Unutulduk birinci birkaç ay beşerler vicdanen çok mutsuzdu bize dolu dayanak geldi. Ama biz hayatta kalmaya çalışıyorduk hala zelzeleler oluyordu. O dayanakları koordine edemedik birçok öteki vilayetlerden gelen fırsatçılar tarafından çalınıp götürüldü. Sonrasında zati seçim oldu ve sonrasında herkes ‘size müstahak’ dedi. Bilmedikleri şey cumhuriyetçi seçmenin ya öldüğü ya da öbür yerlere taşındığı idi. Burada Suriyeliler var, onlar oy kullandı. Hatta ölülerimizin ismine bile oy kullanıldı. Bu algı da bizim unutulmamızı sebep oldu.

– Şu an faal olarak nedir durum? En çok neye gereksinim var?

Bizim hükümete muhtaçlığımız var! Bizim için koşturacak bunu güzellik değil misyonu olduğunu hatırlayacak vekillere muhtaçlığımız var. Ve bunları tweet atarak bulamayacağız.

– Sence bu yaraların sarılması ne kadar sürecek?

Yaralar uzun müddet sarılamayacak. Kentimizin demografik yapısı büyük bir darbe yedi. Çok fazla rengimizi kaybettik. Güzelmiş üzere rol yapıyoruz ancak çabucak her gün bir intihara teşebbüs olayı oluyor. Beşerler bıktı, bir şeylerin normalleşmesini istiyorlar. Hala yollarımız kırık meskenlerimiz yok. Yazın güneş ve tozdan kışın soğuk ve yağıştan hayat kitleniyor. Su arıtma tesislerimiz yetersiz, güç yetersiz, bir kafe açılıyor herkesin gözü parlıyor fakat birçok kişi gidemiyor. İstihdam yok para yok.
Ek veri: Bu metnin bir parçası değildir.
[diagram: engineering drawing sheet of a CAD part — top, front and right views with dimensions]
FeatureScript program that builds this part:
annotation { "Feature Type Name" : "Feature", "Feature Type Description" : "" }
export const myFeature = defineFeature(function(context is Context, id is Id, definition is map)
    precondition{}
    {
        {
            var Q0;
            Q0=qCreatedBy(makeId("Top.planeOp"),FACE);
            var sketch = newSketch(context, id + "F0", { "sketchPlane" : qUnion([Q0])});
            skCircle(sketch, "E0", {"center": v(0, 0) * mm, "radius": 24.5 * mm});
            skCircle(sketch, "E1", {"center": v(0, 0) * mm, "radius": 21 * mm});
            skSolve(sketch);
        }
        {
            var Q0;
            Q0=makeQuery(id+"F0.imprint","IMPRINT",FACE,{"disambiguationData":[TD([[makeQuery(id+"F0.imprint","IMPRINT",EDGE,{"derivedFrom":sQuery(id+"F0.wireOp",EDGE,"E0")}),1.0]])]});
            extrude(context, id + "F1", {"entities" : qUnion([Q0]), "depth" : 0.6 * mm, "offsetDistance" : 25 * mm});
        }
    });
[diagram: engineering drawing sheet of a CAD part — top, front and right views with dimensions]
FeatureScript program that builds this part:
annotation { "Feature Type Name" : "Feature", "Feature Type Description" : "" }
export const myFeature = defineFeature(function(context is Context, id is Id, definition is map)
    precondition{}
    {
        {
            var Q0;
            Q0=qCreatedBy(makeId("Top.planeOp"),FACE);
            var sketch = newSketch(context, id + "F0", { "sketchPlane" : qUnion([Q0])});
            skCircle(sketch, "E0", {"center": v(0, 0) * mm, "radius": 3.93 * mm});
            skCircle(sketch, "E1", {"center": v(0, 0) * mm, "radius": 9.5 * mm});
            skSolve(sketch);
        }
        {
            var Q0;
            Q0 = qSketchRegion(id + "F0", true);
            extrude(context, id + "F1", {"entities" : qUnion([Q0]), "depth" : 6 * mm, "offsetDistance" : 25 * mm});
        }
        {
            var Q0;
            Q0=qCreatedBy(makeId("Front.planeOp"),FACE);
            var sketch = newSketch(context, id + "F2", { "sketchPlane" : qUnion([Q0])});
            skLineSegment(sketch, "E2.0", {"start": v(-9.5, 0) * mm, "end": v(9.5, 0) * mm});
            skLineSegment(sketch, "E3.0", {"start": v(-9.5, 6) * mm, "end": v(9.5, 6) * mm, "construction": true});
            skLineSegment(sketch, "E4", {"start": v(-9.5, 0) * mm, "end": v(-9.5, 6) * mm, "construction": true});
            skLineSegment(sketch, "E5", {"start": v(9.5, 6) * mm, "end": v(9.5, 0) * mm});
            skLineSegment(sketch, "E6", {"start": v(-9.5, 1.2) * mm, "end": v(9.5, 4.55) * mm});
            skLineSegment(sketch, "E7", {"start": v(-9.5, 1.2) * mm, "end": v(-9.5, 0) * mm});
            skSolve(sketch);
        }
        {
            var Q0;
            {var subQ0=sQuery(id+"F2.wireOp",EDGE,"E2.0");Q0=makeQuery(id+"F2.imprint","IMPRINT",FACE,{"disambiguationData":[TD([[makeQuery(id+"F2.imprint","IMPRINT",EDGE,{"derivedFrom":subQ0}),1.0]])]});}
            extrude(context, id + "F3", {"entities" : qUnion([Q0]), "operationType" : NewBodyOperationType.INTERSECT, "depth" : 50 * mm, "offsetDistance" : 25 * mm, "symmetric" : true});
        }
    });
Üretici tarla sahipleri eserlerini satamadığı için meyve ve sebzeler dallarında öldüler bu sene. Nereden baksan bir sürü küçük kıyametimiz var. Hepsi kocaman bir kaosa dönüşüyor. Gündüz insanlara umut vermeye çalışıyoruz gece takım arkadaşlarımızla farklı köşelerde ağlıyoruz. 10 yıldan evvel binalarımız tamamen dikilmeyecek. Kentin ruhu daha uzun mühlet onarılamayacak.

Instagram

Bu makalede öne sürülen fikir ve yaklaşımlar külliyen muharrirlerinin özgün fikirleridir ve Onedio’nun editöryal siyasetini yansıtmayabilir. ©Onedio

blank

Deneme Burada

Deneme Burada, deneme bonusu veren siteler hakkında kapsamlı bilgiler sunan popüler bir platformdur. Bu site, kullanıcıların bahis ve casino siteleri hakkında detaylı incelemeler ve değerlendirmeler yaparak en iyi deneme bonuslarını keşfetmelerine yardımcı olur. Deneme Burada, farklı platformların sunduğu bonus kampanyalarını karşılaştırarak en avantajlı teklifleri sunar. Kullanıcı dostu arayüzü ve mobil uyumluluğu sayesinde her yerden kolayca erişilebilen Deneme Burada, en güncel bonus bilgilerini ve fırsatlarını takip etmenizi sağlar. Site, güvenilir bahis ve casino sitelerinin yanı sıra, kullanıcı deneyimlerini ve uzman görüşlerini de paylaşarak bilinçli seçimler yapmanıza yardımcı olur. Deneme Burada ile en iyi deneme bonuslarını keşfedin ve bahis deneyiminizi kazançlı hale getirin.